Haliyle Fenerbahçe de bu yıl Dzeko, Tadic, Cengiz, Fred, Kent, Szymanski, Djiku, Becao, ve Livakovic ile şampiyonluk üzerinden beklenen başarıyı kazanmak isteyerek, Şampiyonlar Liginde kendine yer edinmeye çalışacaktır. Ezeli rakibinin ve rekabetinin getirdiği noktada; tüm takımlara olduğu gibi kendisi de rekabet açısından önemli bir hedef haline gelmiştir.

Kadro maliyetlerine baktığımızda bu maliyetlere cevap verecek sponsorluk veya TV gelirleri ile maç günü gelirlerinden oluşması mümkün değildir.
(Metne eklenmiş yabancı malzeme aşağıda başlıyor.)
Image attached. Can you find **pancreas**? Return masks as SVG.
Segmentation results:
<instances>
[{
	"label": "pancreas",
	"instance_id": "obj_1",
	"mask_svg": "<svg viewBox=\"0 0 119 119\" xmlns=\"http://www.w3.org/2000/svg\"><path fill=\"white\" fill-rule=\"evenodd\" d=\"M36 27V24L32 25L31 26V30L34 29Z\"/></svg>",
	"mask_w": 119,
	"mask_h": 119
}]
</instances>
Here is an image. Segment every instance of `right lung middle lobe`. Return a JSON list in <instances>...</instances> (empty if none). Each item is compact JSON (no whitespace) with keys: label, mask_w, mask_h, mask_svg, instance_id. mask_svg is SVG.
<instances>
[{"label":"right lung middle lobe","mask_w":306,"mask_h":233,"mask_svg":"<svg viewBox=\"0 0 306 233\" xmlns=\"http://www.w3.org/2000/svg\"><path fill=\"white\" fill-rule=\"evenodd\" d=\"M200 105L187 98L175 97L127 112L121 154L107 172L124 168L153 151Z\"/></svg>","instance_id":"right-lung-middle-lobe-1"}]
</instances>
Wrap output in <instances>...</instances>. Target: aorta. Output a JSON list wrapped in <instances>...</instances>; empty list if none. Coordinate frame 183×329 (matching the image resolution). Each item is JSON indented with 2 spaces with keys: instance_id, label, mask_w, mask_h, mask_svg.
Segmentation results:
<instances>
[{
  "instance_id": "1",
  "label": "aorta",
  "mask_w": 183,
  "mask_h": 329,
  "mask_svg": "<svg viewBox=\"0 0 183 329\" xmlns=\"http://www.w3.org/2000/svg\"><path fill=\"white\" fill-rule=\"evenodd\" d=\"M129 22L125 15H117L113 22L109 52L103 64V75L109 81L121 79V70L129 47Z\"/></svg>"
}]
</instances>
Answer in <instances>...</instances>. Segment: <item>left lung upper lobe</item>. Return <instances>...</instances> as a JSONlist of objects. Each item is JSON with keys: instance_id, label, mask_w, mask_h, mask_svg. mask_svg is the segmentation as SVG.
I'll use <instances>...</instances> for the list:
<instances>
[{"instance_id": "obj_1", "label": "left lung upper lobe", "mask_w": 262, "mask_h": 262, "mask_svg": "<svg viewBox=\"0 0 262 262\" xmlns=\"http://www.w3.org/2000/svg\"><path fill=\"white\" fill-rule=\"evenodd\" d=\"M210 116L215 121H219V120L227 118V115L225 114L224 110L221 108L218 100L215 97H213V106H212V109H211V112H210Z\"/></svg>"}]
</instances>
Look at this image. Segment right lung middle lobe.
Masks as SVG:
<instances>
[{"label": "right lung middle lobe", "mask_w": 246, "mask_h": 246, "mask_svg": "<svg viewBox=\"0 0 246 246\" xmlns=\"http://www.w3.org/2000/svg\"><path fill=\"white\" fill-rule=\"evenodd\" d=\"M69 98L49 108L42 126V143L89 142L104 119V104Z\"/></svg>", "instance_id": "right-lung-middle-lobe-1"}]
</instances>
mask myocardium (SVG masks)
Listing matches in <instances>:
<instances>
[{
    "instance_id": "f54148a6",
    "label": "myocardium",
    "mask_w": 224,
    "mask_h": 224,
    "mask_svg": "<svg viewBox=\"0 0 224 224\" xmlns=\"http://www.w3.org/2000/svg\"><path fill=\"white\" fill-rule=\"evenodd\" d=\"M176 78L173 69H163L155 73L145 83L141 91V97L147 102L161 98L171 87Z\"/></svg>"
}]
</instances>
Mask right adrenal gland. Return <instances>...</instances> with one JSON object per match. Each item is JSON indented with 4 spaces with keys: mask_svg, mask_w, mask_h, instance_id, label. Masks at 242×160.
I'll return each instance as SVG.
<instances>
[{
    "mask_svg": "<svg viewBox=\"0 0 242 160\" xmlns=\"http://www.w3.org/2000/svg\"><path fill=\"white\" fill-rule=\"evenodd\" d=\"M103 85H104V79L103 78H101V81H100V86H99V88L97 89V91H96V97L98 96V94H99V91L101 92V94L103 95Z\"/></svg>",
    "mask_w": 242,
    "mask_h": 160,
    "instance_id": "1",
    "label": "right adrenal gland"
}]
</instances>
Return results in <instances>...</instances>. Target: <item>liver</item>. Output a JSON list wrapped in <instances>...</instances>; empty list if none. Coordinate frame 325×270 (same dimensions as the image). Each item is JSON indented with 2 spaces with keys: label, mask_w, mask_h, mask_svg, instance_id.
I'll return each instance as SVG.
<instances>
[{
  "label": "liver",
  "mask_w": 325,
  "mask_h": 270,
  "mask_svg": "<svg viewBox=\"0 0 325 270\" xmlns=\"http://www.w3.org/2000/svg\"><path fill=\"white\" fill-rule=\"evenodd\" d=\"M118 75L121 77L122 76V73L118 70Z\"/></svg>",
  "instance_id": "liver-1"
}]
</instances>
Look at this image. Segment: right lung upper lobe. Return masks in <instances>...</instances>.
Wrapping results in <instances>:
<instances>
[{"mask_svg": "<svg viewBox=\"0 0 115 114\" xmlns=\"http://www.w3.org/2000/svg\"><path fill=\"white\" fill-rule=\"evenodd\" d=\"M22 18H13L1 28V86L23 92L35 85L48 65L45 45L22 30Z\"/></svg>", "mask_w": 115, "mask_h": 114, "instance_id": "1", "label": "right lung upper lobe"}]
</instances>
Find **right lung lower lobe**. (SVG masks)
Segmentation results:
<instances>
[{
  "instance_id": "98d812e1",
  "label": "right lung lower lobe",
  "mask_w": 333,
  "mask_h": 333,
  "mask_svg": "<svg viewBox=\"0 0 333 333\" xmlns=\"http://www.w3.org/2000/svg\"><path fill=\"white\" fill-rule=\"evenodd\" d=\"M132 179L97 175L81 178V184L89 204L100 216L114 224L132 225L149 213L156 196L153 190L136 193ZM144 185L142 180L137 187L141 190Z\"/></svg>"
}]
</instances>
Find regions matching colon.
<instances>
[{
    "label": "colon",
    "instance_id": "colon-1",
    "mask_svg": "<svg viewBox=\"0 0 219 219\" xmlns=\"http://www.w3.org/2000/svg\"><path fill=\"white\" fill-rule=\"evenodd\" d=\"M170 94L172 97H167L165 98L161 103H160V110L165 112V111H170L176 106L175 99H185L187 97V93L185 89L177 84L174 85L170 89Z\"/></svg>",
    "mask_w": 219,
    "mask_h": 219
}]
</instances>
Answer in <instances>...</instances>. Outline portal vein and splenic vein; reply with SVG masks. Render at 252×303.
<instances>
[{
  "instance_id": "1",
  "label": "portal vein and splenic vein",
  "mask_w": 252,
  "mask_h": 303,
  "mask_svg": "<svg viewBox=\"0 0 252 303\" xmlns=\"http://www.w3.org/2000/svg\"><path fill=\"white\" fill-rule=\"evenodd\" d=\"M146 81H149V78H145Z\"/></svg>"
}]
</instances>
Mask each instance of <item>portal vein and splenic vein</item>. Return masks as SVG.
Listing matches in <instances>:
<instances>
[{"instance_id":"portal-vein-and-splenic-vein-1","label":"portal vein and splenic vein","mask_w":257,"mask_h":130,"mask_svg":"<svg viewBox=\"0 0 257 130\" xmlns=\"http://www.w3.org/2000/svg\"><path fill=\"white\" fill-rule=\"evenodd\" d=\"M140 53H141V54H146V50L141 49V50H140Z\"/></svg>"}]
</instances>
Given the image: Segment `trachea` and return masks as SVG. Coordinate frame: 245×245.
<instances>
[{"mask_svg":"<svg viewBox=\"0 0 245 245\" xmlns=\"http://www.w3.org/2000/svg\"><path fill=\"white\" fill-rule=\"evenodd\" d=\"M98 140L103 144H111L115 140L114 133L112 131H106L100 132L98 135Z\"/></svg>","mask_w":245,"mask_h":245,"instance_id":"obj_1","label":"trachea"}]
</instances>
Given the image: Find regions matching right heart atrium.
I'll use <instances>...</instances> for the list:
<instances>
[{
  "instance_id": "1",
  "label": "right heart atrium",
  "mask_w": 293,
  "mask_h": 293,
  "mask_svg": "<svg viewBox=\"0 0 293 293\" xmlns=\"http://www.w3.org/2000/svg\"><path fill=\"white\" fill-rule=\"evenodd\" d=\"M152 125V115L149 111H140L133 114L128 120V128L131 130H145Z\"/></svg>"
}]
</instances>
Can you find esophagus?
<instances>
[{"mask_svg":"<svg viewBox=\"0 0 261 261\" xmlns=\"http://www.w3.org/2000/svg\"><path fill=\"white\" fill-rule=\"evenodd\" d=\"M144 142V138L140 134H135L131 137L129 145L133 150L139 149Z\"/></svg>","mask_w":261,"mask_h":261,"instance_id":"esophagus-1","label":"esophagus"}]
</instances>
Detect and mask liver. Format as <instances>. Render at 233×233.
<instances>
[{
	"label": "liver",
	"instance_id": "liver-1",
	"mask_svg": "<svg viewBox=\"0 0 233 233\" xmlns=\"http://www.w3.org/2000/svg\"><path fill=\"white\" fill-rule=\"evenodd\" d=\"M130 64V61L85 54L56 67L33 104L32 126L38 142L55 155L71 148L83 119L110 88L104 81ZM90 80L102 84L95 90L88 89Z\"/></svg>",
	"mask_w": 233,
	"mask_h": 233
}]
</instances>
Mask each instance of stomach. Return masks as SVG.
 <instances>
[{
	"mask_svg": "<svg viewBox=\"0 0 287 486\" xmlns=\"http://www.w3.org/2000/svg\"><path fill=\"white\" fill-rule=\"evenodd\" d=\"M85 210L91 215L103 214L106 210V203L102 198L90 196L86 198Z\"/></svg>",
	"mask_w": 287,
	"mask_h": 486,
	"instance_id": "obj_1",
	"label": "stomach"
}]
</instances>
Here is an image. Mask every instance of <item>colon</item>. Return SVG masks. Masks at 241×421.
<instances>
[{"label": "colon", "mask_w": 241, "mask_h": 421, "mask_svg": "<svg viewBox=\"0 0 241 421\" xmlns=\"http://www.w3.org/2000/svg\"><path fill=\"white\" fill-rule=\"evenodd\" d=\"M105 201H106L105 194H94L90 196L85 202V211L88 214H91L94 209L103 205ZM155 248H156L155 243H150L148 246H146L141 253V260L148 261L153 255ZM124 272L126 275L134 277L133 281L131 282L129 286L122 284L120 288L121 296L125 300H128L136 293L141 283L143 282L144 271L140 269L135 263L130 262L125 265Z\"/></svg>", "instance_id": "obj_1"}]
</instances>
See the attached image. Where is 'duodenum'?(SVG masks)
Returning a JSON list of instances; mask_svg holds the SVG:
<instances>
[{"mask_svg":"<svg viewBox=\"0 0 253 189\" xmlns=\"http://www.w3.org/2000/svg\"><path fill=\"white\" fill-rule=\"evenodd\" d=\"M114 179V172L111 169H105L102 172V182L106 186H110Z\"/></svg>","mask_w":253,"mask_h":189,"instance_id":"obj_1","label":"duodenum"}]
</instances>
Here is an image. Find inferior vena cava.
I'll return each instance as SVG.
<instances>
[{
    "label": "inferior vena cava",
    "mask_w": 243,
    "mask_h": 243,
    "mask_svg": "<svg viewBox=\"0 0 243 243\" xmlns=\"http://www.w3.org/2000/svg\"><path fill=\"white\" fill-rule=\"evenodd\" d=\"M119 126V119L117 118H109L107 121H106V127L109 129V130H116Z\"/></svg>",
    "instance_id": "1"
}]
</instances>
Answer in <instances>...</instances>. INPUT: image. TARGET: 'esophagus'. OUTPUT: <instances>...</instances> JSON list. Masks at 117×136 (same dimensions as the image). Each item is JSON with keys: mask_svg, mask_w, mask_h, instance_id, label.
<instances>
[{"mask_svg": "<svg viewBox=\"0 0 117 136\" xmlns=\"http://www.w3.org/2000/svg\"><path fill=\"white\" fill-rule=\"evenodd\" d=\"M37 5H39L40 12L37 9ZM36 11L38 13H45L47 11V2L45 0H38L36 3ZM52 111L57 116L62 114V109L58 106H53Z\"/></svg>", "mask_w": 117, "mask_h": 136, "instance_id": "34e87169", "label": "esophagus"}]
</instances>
Ancak ve ancak Şampiyonlar Ligi üzerinden Avrupa kupalarında kalıcı olarak en az çeyrek finale kadar varacak bir kurguyu dizayn etmek gerekmektedir.

∗∗∗

İşte sonuç olarak Beşiktaş’ın geldiği durum…

Galatasaray ve Fenerbahçe’nin aksine BJK-Güneş ve Çebi organizasyonunun sonucunda transfer ve saha içi kurgusu bakımından yetersizlik yaşamaktadır. Şenol Güneş’in basın toplantısında itiraf ettiği gibi bir türlü oynatamadığı (zor maçlara saklıyormuş) futbolcuya-Onana’ya 5,3 milyon Euro verdirilmesiyle birlikte, Seri-A oyuncusu Rebic ile ve Premier Lig oyuncusu Chemberlain’ni bir türlü nasıl oynatması gerektiği üzerine sıkıntı yaşaması-ki Rebic 7-9 ve 10 numara ve Chemberlain ise 8 ve7 numara oynama kapasitesine sahip iken-hala basın toplantısında her iki oyuncuyu da sadece tek bir mevkiye sıkıştırıp bunun üzerinden değerlendirme yapması hala BJK’nin hangi aşamada olduğunun kanıtıdır. Kaliteli oyuncu sayısının artmasının kendisi için sıkıntı yarattığını itiraf etmesi de ayrı bir tartışma konusu.

 Ve Afrika Kupasına 8 oyuncusu gitmesine rağmen-bu olayın bir kaosa neden olacağı uyarılarına kulak kapatarak-menajerlerin egemenliği altında günü kurtarma üzerine yapılan transferlerle gelinen nokta da artık kulübe, taraftara ve camiaya ciddi zararlar vermektedir.

Galatasaray şu ana kadar nerdeyse 30 milyon Euro’luk bir gelir elde ederek transfer ettiği oyuncuların ön maliyetlerini kapatırken, Beşiktaş ise sadece Onana ’ya verdiği parayı nasıl ve nereden çıkartacağına dair en ufak bir stratejiye sahip değil. Ki aynı paraya Tadic’i almayarak sürecin sıradanlaşmasına da neden oldu.

Kadro kurmak mühendisliktir. Ne filozof (!) söylemleri üzerinden ne de tüccarlık zihniyetiyle yapılacak kadar basit bir kurguya sahip değildir.